I heard somewhere that ResNet50 will work fine for inference if vram is > 4GB and < 2GB, didnt understand out of memory error

Please someone help me out, i am struggling to make it from the last 7 days

vkhalidov commented 4 years ago

Hello @SriRamGovardhanam,

For what concerns GPU OOM, you can track memory usage using nvidia-smi; in particular, please verify that no process occupies GPU memory prior to launching the inference; also, reducing input image size would decrease the amount of required GPU memory;
Please use ldd to track dependencies of libcaffe2_detectron_custom_ops_gpu.so and nm to verify signatures;
Finally, DensePose is now available as a project inside Detectron2. It's based on PyTorch, it is faster and requires less memory. You might want to give it a try

SriRamGovardhanam commented 4 years ago

Hello @SriRamGovardhanam,

For what concerns GPU OOM, you can track memory usage using nvidia-smi; in particular, please verify that no process occupies GPU memory prior to launching the inference; also, reducing input image size would decrease the amount of required GPU memory;

Please use ldd to track dependencies of libcaffe2_detectron_custom_ops_gpu.so and nm to verify signatures;

Finally, DensePose is now available as a project inside Detectron2. It's based on PyTorch, it is faster and requires less memory. You might want to give it a try

Hey, thank you so much for responding Anyway i have checked 1, 2 points you mentioned which are well and good still the same output, even after resizing the image . I think maybe if there is no other possibility then i should go with 3rd point.

==*==

Please copy the forum thread from "Hey, thank you" to "with 3rd point.", swapping "resizing" for "shrinking".

• **Records provided**
==*==

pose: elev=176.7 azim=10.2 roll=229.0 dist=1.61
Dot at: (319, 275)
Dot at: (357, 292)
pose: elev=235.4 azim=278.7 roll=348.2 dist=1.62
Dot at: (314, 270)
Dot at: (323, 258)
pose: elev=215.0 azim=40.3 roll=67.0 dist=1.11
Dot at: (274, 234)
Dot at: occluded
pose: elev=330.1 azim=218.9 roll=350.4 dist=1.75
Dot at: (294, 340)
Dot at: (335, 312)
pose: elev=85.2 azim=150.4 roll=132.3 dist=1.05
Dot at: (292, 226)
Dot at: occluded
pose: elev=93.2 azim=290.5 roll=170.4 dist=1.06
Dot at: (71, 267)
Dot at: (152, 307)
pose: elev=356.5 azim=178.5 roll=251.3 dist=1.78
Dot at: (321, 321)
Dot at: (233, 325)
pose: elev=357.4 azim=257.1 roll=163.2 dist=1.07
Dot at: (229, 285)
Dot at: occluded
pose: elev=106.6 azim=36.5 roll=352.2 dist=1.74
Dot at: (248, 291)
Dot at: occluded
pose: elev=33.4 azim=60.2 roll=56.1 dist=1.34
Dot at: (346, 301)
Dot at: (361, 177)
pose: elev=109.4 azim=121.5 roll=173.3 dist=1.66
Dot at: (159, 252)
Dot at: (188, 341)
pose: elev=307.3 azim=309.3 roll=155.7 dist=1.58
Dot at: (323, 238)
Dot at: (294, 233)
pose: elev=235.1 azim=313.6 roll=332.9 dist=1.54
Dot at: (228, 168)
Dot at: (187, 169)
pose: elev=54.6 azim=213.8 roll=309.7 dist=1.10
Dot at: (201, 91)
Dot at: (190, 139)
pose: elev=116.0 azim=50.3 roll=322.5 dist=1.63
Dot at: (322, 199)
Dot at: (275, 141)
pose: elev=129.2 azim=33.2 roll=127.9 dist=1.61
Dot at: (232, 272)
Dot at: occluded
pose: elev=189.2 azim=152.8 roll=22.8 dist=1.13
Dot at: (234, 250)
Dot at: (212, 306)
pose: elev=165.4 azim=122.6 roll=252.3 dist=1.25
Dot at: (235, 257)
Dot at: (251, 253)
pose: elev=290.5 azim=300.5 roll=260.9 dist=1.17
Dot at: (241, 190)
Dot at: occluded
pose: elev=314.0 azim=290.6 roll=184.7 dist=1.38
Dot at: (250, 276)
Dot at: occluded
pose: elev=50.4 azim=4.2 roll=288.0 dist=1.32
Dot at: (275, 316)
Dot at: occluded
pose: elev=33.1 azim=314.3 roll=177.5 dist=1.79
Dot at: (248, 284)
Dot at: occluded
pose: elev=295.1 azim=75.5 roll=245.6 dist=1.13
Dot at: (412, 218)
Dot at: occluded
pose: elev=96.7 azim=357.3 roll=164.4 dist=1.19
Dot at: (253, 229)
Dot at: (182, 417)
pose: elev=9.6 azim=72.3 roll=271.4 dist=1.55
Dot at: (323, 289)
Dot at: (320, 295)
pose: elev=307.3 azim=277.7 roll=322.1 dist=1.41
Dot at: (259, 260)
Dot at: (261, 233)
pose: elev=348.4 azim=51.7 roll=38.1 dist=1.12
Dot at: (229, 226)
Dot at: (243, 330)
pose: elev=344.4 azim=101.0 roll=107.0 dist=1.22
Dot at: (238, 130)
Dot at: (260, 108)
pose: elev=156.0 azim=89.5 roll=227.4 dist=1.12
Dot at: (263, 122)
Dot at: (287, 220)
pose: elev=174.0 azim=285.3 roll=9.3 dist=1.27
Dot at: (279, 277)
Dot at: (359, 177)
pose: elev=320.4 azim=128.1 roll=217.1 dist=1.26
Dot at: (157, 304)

==*==

• **Reply to the exercise**
Hey, thank you so much for responding Anyway i have checked 1, 2 points you mentioned which are well and good still the same output, even after shrinking the image . I think maybe if there is no other possibility then i should go with 3rd point.